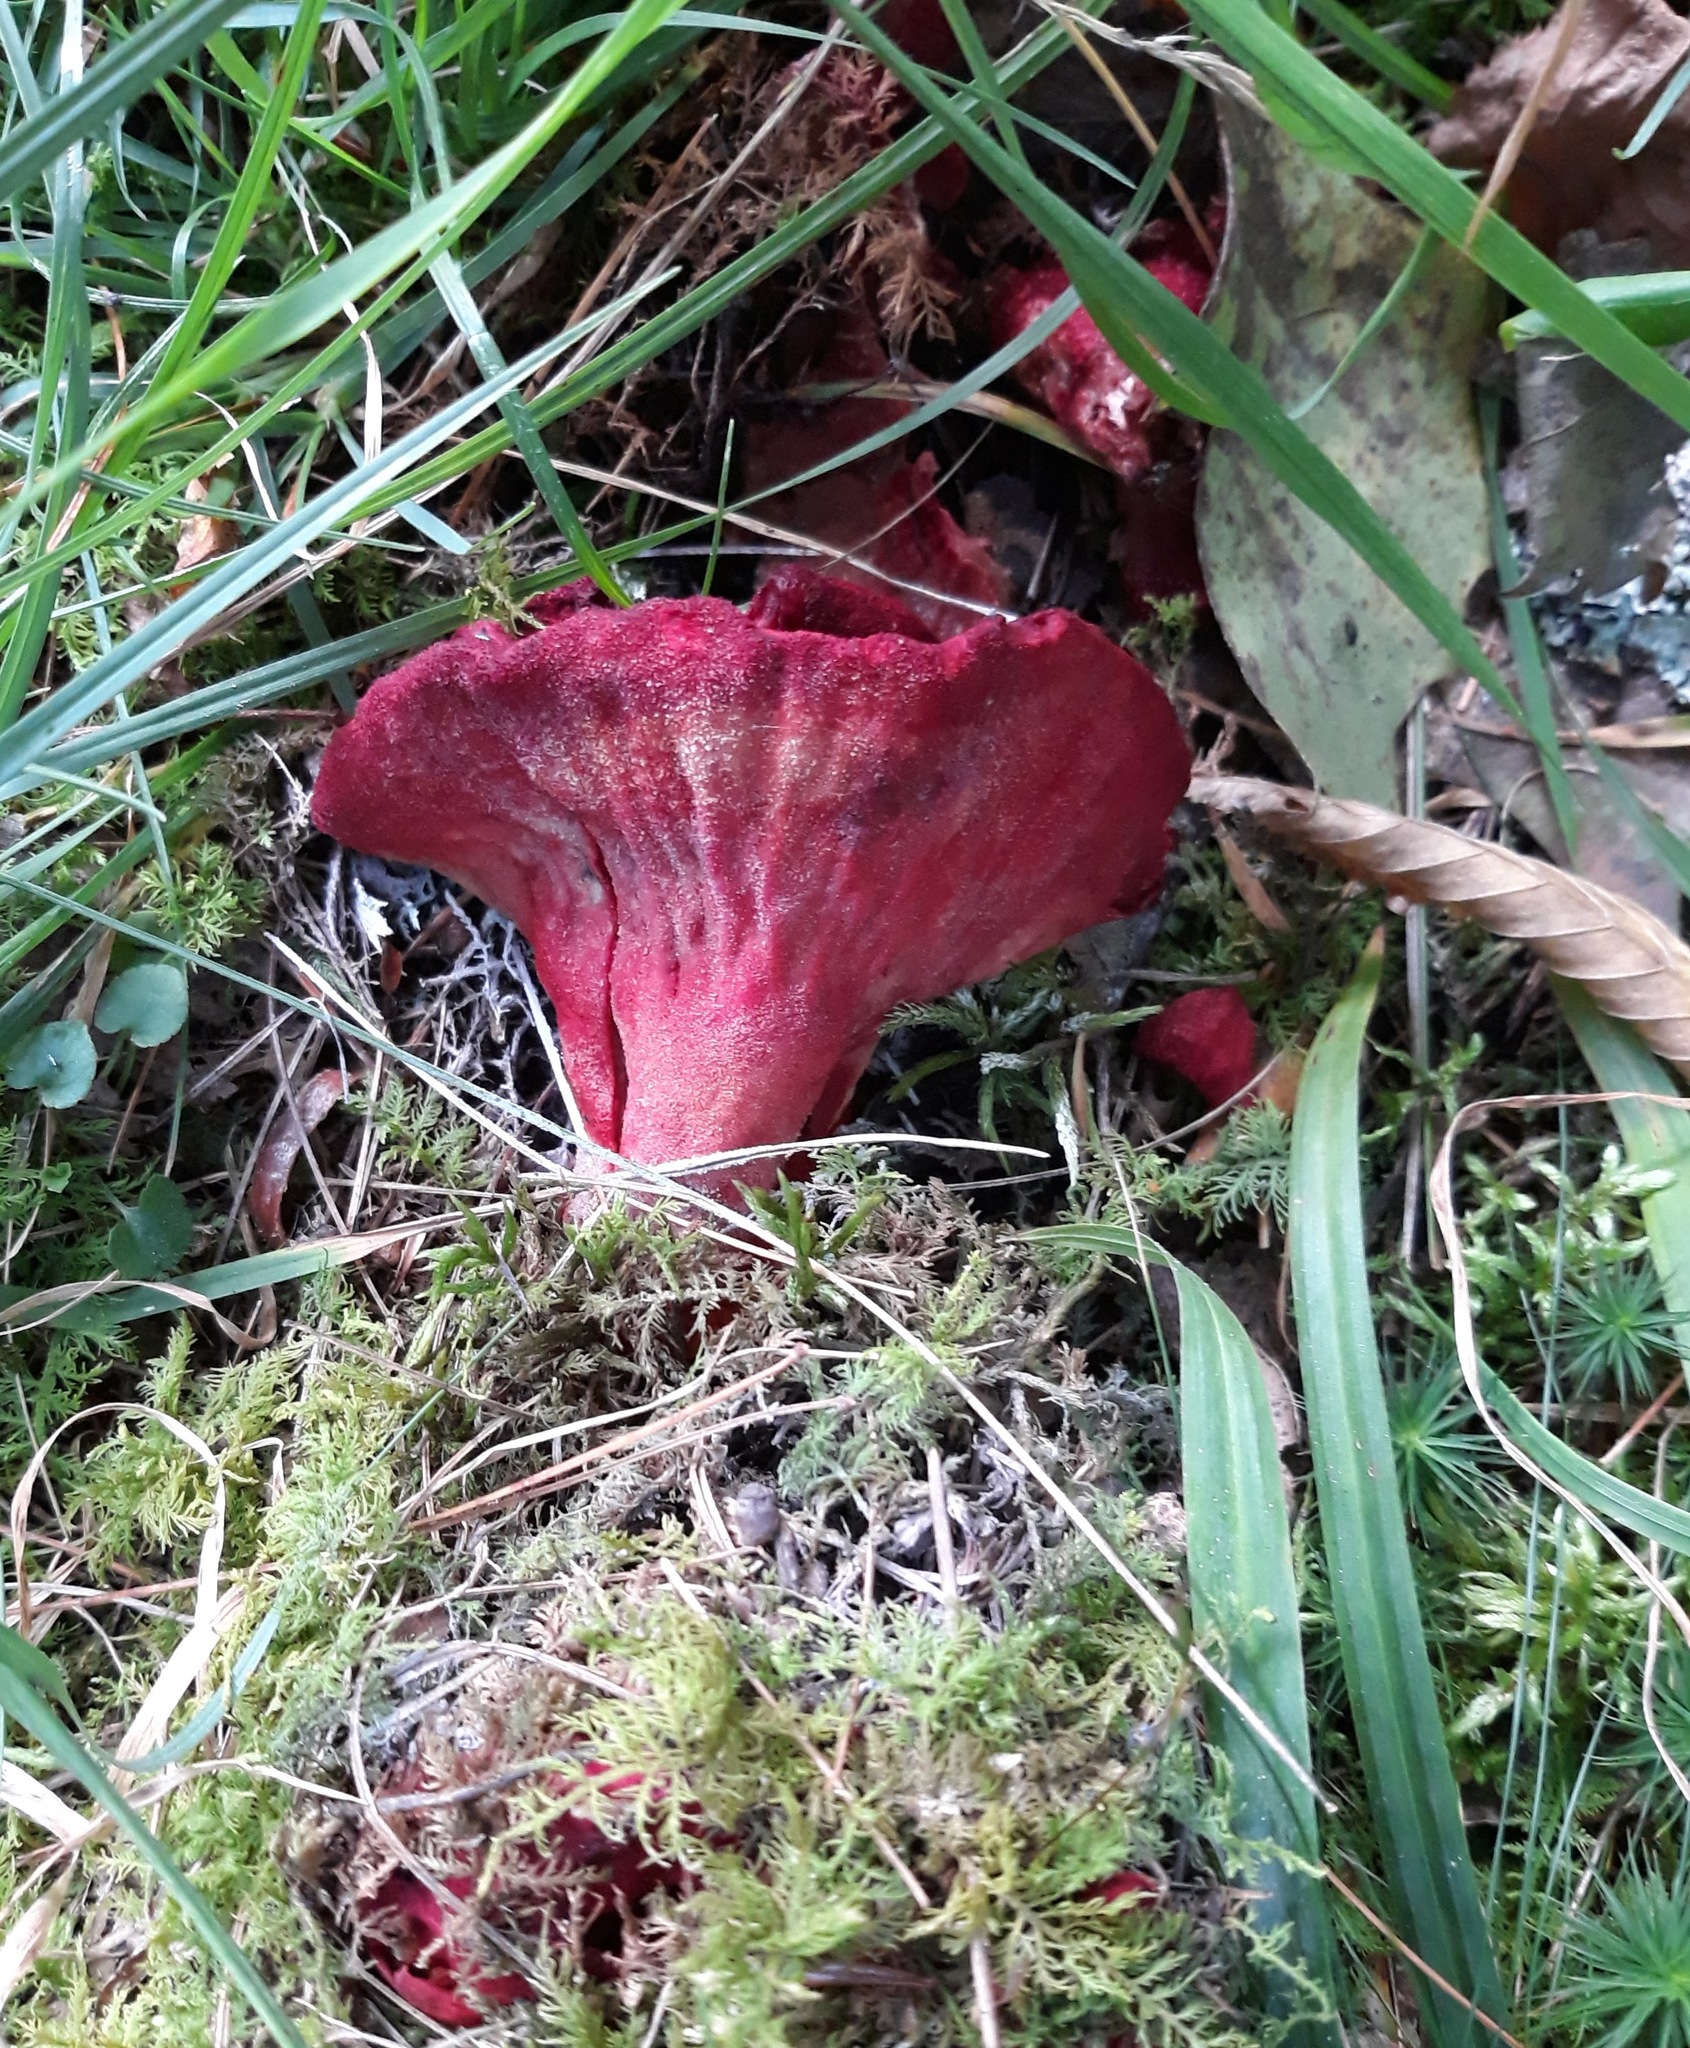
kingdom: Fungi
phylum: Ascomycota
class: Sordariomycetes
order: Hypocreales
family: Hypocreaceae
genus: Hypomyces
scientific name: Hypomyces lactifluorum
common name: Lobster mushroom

□ □ □

◆ **Work required**
Reproduce every line of the item above without any changes, omitting the picture.

◆ **Task answer**
kingdom: Fungi
phylum: Ascomycota
class: Sordariomycetes
order: Hypocreales
family: Hypocreaceae
genus: Hypomyces
scientific name: Hypomyces lactifluorum
common name: Lobster mushroom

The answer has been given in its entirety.